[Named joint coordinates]
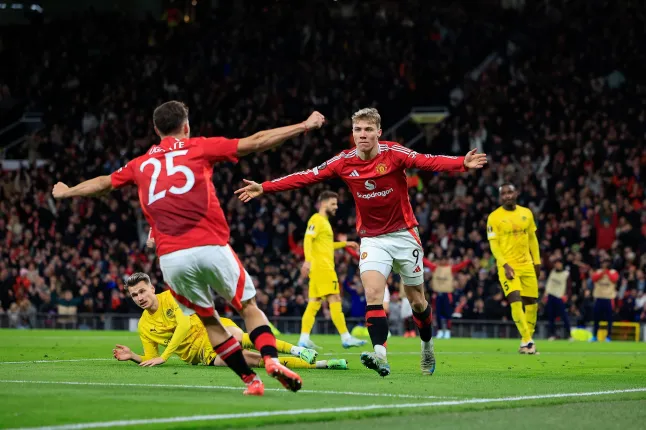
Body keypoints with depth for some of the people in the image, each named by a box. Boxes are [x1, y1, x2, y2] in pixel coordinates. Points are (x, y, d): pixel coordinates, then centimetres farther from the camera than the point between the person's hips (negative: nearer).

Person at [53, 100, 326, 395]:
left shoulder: (141, 164, 19)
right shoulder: (200, 148, 9)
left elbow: (102, 183, 35)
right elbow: (257, 142, 7)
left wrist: (67, 192, 53)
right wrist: (305, 126, 13)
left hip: (171, 258, 2)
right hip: (211, 247, -2)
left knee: (208, 321, 16)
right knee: (249, 306, 9)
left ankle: (250, 380, 12)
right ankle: (271, 360, -14)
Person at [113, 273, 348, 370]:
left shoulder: (171, 297, -5)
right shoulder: (143, 326, 5)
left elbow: (185, 325, -15)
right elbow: (151, 360, 10)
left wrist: (164, 356, -19)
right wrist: (132, 356, -12)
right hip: (201, 353, 1)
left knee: (237, 336, -38)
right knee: (252, 360, -22)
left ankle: (297, 350, -27)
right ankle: (316, 364, -23)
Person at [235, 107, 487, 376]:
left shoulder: (394, 153, -14)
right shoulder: (344, 162, -5)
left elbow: (429, 162, -28)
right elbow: (307, 177, -1)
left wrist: (462, 164, -46)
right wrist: (264, 187, -5)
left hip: (403, 235, -1)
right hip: (372, 239, 1)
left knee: (417, 300, 9)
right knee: (372, 293, -21)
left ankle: (427, 347, 35)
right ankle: (380, 356, -29)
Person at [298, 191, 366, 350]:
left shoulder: (324, 222, 23)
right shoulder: (317, 220, -7)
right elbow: (308, 240, -20)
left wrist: (345, 244, 32)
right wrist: (308, 259, -33)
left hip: (324, 267, 10)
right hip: (322, 266, -10)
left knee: (314, 303, 4)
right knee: (335, 300, -10)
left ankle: (304, 339, 0)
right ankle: (345, 337, -11)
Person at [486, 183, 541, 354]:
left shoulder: (526, 213, 9)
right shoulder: (494, 217, -5)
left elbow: (532, 239, 16)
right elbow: (493, 244, -7)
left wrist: (537, 262, 11)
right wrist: (505, 265, -17)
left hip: (527, 265, 5)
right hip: (507, 266, -5)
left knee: (532, 303, 4)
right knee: (516, 301, -17)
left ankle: (528, 339, 17)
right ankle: (527, 341, -15)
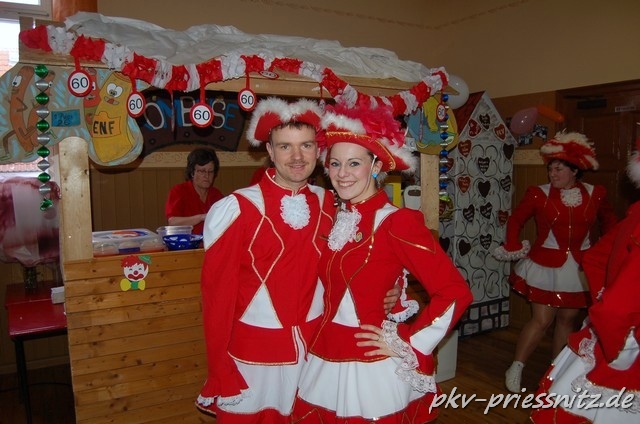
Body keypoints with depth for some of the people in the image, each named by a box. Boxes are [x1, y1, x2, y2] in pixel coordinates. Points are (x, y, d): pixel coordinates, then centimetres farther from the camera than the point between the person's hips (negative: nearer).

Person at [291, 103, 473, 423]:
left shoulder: (397, 221, -16)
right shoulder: (336, 220, 4)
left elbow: (455, 292, -18)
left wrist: (406, 344, -13)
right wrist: (321, 340, 6)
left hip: (372, 368, -6)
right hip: (325, 364, 6)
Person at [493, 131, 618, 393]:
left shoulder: (595, 194, 0)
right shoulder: (539, 194, -6)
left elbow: (609, 222, 17)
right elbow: (515, 220, 4)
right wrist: (513, 247, -6)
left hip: (580, 268, 3)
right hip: (545, 265, -3)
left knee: (567, 320, 13)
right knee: (541, 320, -4)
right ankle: (516, 367, 12)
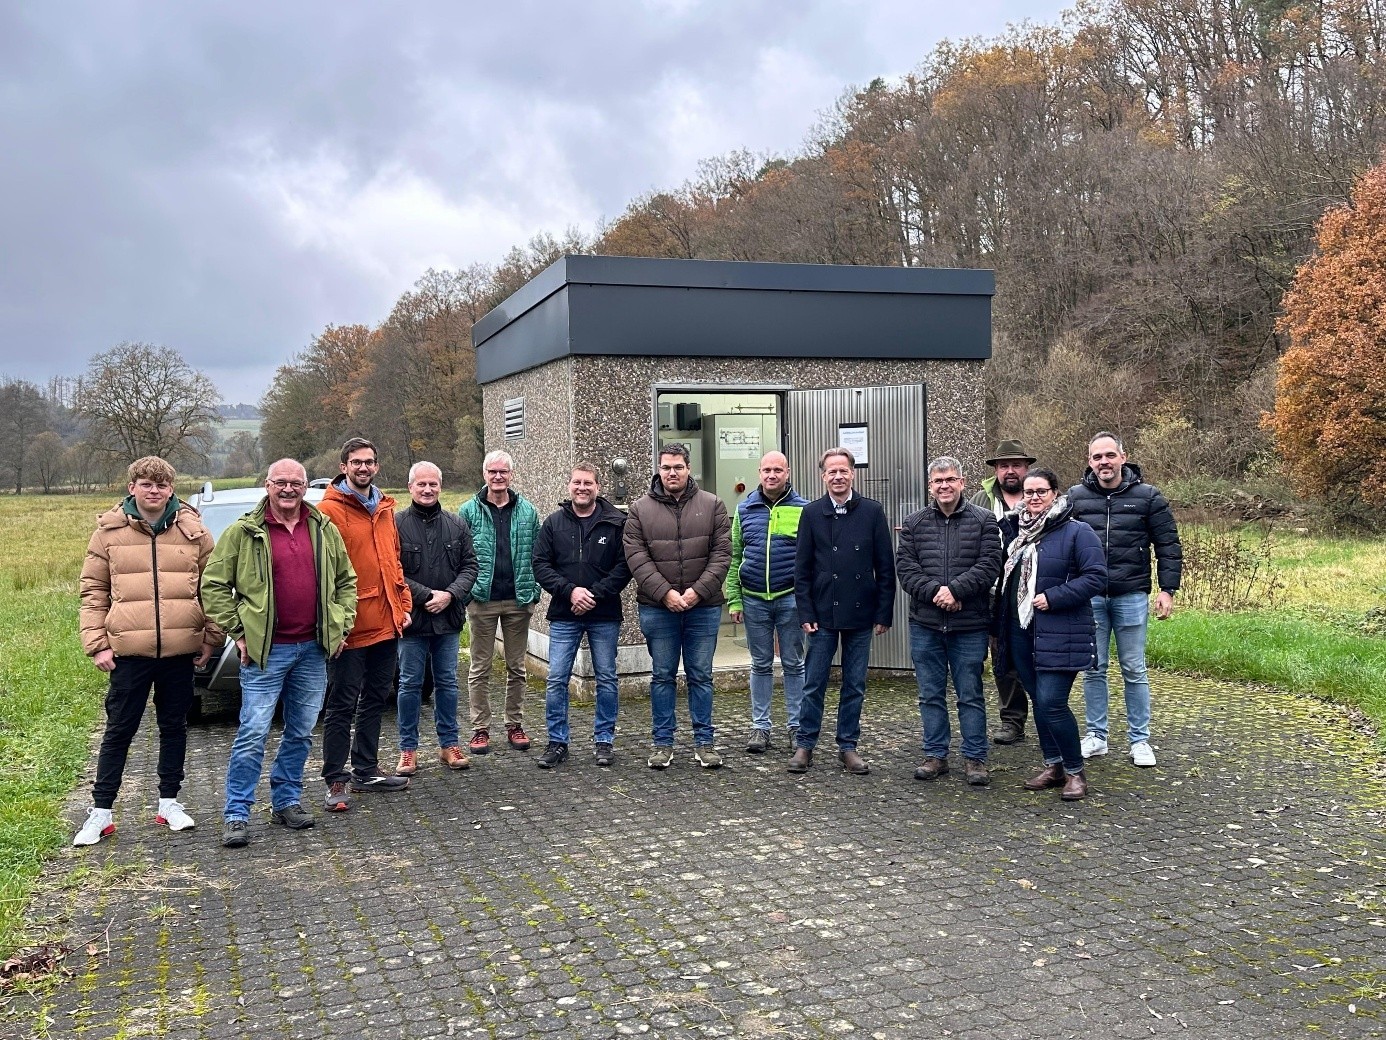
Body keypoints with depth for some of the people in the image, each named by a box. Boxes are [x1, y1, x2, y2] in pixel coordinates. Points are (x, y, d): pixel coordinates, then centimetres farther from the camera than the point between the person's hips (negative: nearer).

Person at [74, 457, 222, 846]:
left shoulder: (193, 530, 2)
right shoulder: (110, 531, 1)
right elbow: (93, 590, 4)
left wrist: (211, 639, 3)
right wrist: (97, 644, -2)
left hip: (181, 650, 1)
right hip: (128, 651, -1)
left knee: (174, 726, 12)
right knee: (119, 730, 6)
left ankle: (169, 802, 25)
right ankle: (101, 812, 16)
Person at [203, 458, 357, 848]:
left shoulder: (325, 531, 9)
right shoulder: (244, 532, -3)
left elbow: (346, 581, 17)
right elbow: (213, 585, -1)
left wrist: (342, 625, 8)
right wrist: (237, 632, -5)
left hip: (313, 649, 4)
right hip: (265, 652, -4)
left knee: (301, 731, 12)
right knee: (253, 734, -5)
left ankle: (287, 801, 26)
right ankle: (237, 815, 3)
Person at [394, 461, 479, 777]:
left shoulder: (457, 525, 7)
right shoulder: (396, 523, -6)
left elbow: (470, 566, 5)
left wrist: (450, 594, -10)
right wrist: (426, 595, -15)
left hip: (448, 619, 4)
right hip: (412, 619, -3)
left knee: (447, 683, 12)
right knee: (410, 685, 5)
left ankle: (449, 744, 22)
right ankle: (409, 749, 15)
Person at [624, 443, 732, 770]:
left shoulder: (712, 505, 3)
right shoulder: (641, 509, 2)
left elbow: (721, 554, -2)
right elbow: (636, 557, -4)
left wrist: (699, 590, -13)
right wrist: (665, 593, -14)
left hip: (703, 607, 0)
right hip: (657, 607, 0)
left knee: (701, 676, 7)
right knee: (662, 676, 8)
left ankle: (704, 741, 16)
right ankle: (662, 742, 17)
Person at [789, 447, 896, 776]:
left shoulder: (872, 512, 1)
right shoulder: (812, 513, 2)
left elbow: (885, 567, 2)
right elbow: (802, 568, 2)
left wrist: (884, 613, -2)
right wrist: (806, 613, -4)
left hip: (860, 614, 1)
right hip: (823, 614, 0)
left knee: (855, 686, 8)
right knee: (814, 684, 5)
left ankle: (848, 746, 20)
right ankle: (804, 745, 16)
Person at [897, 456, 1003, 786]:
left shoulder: (983, 521, 1)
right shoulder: (914, 523, 7)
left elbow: (989, 564, -8)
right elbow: (905, 567, -1)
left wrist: (954, 589, -19)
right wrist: (934, 591, -15)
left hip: (970, 625, -2)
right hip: (925, 625, 2)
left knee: (970, 694, 5)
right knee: (931, 694, 9)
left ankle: (975, 758, 15)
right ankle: (935, 755, 20)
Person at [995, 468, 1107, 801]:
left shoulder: (1077, 532, -8)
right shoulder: (1015, 530, 11)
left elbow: (1095, 576, -15)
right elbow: (1008, 575, 25)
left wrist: (1053, 597, -20)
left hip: (1059, 634, -7)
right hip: (1020, 631, 7)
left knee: (1051, 702, -10)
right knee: (1038, 701, 13)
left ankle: (1075, 772, 7)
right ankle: (1053, 765, 26)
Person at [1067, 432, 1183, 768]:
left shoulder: (1147, 496, 0)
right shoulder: (1075, 497, 2)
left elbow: (1168, 546, 2)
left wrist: (1167, 589, -4)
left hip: (1132, 596, -1)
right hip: (1089, 598, 1)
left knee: (1134, 670, 6)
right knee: (1094, 670, 9)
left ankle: (1140, 740, 16)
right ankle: (1096, 737, 20)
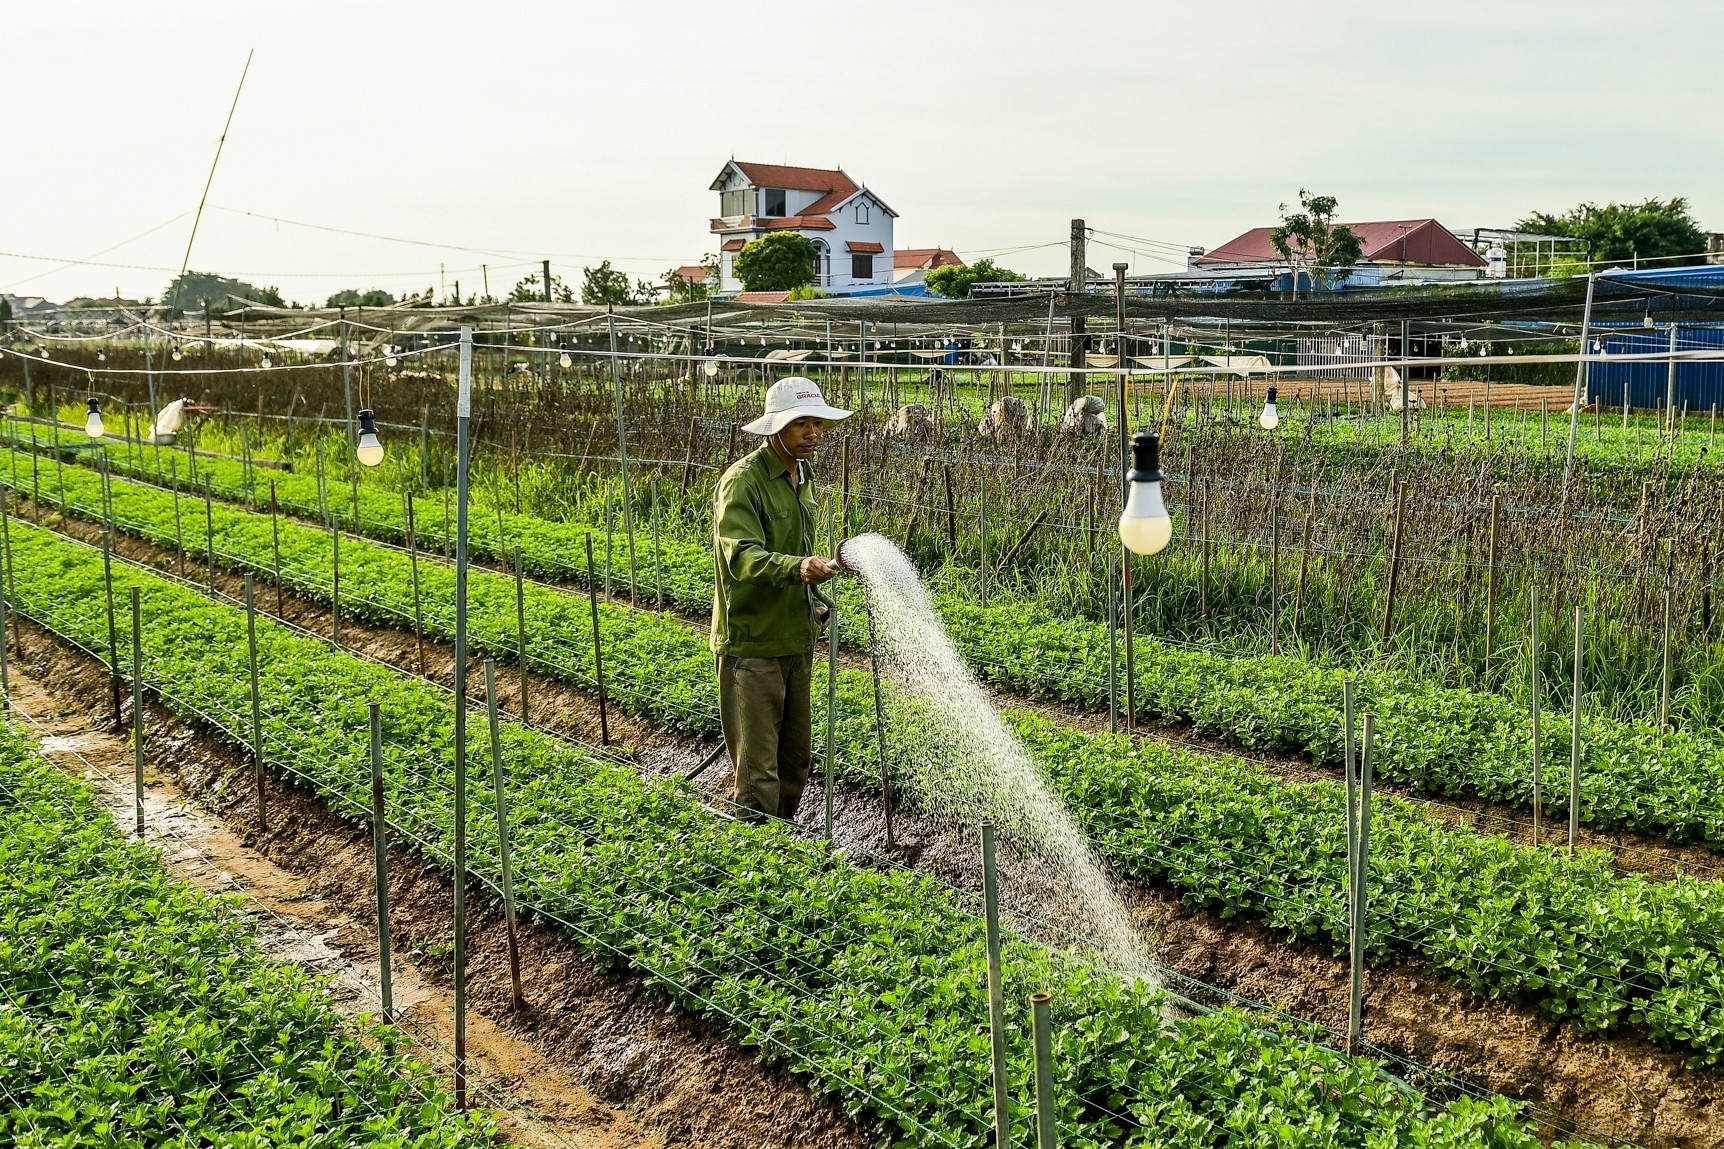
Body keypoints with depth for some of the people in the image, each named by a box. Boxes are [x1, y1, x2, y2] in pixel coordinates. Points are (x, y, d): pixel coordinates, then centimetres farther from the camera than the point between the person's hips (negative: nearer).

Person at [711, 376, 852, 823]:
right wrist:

> _WORK REQUIRED_:
Please recast the part that opens with the line containing "right ankle: (380, 356, -29)" and closes with the line containing "right ankle: (345, 337, -11)" as a numbered list, leaving out blank lines.

> _RESPONSE TO THE TASK_:
1. right ankle: (380, 356, -29)
2. Person at [298, 191, 366, 350]:
3. left shoulder: (324, 222, 23)
4. right shoulder: (317, 220, -7)
5. right elbow: (308, 240, -20)
6. left wrist: (345, 244, 32)
7. right wrist: (308, 259, -33)
8. left hip: (324, 267, 10)
9. right hip: (322, 266, -10)
10. left knee: (314, 303, 4)
11. right knee: (335, 300, -10)
12. left ankle: (304, 339, 0)
13. right ankle: (345, 337, -11)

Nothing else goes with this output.